Illustrating the complexities of acting on such findings, the Army Contracting Command says its review was delayed until December 2016 by a Justice Department investigation that didn’t result in criminal or civil charges.

Continuing Review

The Army then began a separate administrative review that continues with no end in sight. “We must complete our analyses before we can determine if Northrop Grumman owes any refund,” command spokesman Ed Worley said in an email.

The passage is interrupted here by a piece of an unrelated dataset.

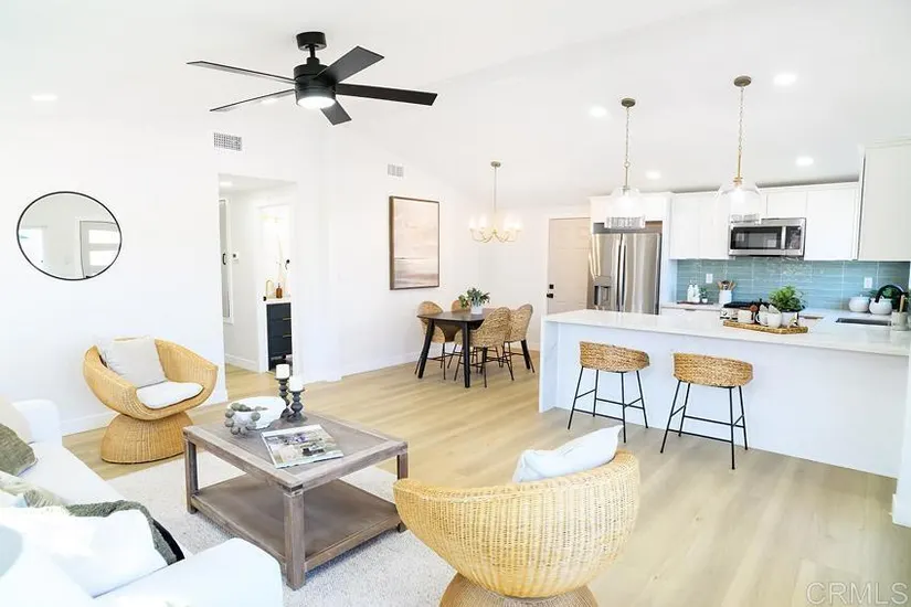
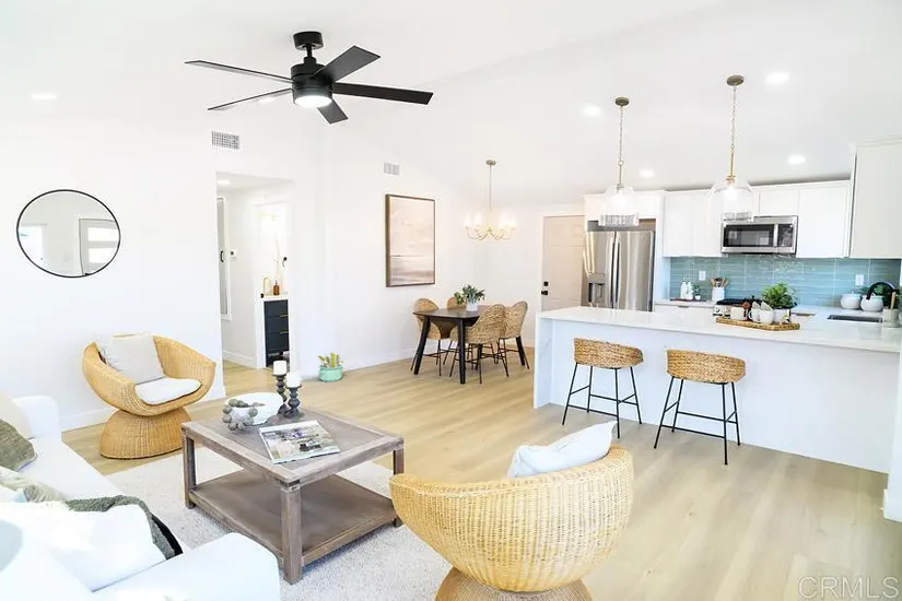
+ decorative plant [316,352,345,382]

The command requested additional data from Northrop and in December 2017 asked for an audit from the Defense Contract Audit Agency. Northrop turned over thousands of gigabytes of data, which the Army is reviewing. The service told the inspector general that “due to the magnitude of the data being reviewed,” command personnel “did not have a projected completion date,” the watchdog office said in a recent status report.

Tim Paynter, a spokesman for Falls Church, Virginia-based Northrop Grumman, declined to comment. Mary Lawrence, a spokeswoman for DynCorp International, which is now owned by private equity firm Cerberus Capital Management LP, said in an email that “we are not allowed to comment” on the contract dispute.

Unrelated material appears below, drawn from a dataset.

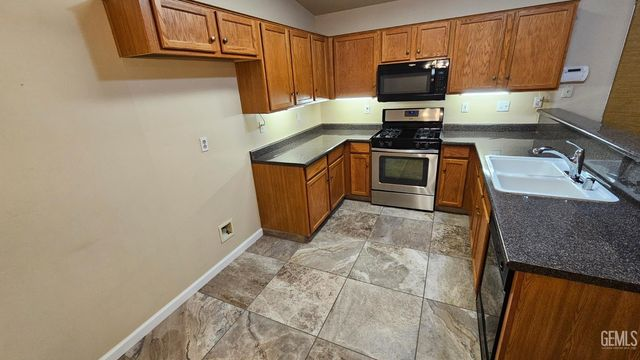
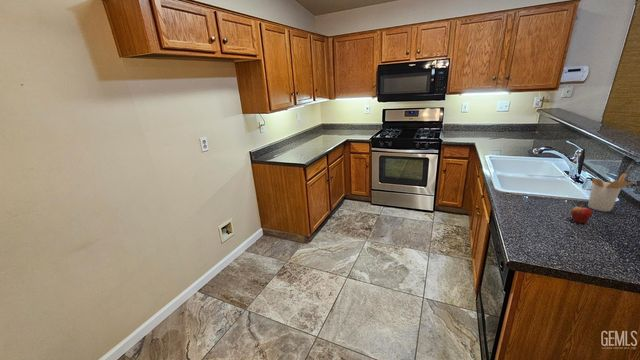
+ fruit [570,200,593,224]
+ utensil holder [587,173,637,212]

From October 2007 through March 2013, Northrop Grumman officials submitted labor charges of almost $153.6 million for 493 DynCorp employees. The inspector general recommended that the Army review the eligibility of 360 of 460 employees to determine if they met the labor qualifications and to verify the resumes for the remaining 33 employees after Northrop couldn’t provide them.

Relying on Northrop

Army contracting officers “did not verify contractor employees met minimum qualifications because they relied on Northrop Grumman” to do this, according to the audit.

In one example cited, Northrop Grumman identified a DynCorp employee as a program manager and billed 5,729 hours over 18 months totaling almost $1.2 million.

“However, the DynCorp employee did not meet the labor qualifications specified in the contract because he did not have a bachelor’s degree” and wasn’t qualified to be a program manager, the inspector general said.

In a phrase invoking the familiar presidential exhortation on how to save defense dollars, the inspector general said in the status report that it’s “imperative for DoD contracting officers to validate that contractors and subcontractor’s employees are qualified to accomplish the required work in an effort to avoid waste and abuse of government funds.”